“There’s no plan from Senate Democrats or the White House to replace the sequester. And over the last 10 months, House Republicans have acted twice to replace the sequester.” — House Speaker John Boehner, R-Ohio, during a Sunday appearance on “Meet The Press.”
There were votes on Capitol Hill last week, followed by a high-level Friday White House meeting down Pennsylvania Avenue. But there was no serious effort to again delay or permanently replace the sequestration cuts. And there were plenty of iffy statements like the one uttered by the speaker.
But there were votes in the Senate, and even though it was narrowly defeated, the upper chamber did in fact vote on a Democratic-crafted plan that would have addressed the twin $500 billion cuts to planned defense and domestic spending. Which makes Boehner’s statement so eyebrow-raising.
He’s right on two counts: The GOP-controlled House did indeed approve two measures on the sequestration cuts. And while President Obama and White House officials floated ideas, there was never a formal White House plan submitted to lawmakers to turn into legislation.

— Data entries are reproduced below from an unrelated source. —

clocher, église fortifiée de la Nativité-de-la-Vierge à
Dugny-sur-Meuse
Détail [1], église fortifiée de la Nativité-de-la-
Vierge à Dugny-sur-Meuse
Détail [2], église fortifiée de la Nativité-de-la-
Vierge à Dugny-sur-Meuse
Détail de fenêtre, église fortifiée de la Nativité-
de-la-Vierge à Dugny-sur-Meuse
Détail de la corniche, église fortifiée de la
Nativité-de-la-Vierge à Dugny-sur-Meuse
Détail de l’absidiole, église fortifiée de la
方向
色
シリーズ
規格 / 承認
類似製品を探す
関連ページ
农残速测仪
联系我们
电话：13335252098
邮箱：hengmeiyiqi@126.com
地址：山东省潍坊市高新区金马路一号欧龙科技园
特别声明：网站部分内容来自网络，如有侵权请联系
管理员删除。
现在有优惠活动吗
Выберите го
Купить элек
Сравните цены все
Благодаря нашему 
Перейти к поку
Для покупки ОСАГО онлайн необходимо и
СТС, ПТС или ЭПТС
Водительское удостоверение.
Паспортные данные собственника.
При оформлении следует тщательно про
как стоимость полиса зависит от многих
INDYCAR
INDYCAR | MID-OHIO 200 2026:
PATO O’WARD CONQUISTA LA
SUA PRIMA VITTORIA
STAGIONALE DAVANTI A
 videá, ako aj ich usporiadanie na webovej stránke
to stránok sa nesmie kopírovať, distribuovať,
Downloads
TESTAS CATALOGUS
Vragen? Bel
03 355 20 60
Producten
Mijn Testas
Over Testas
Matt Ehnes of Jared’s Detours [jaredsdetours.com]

But Boehner is simply wrong about the Senate Democrats. They did indeed release a bill, S.388, on Feb. 14. And Senate Majority Leader Harry Reid brought it — and a Republican sequestration bill that also was defeated — to a floor vote last Thursday.
Boehner might have meant Senate Democrats did not offer a plan that was ever going to pass their own chamber, much less the House. Which is, of course, just what was said about the two sequester measures Boehner pushed through the House.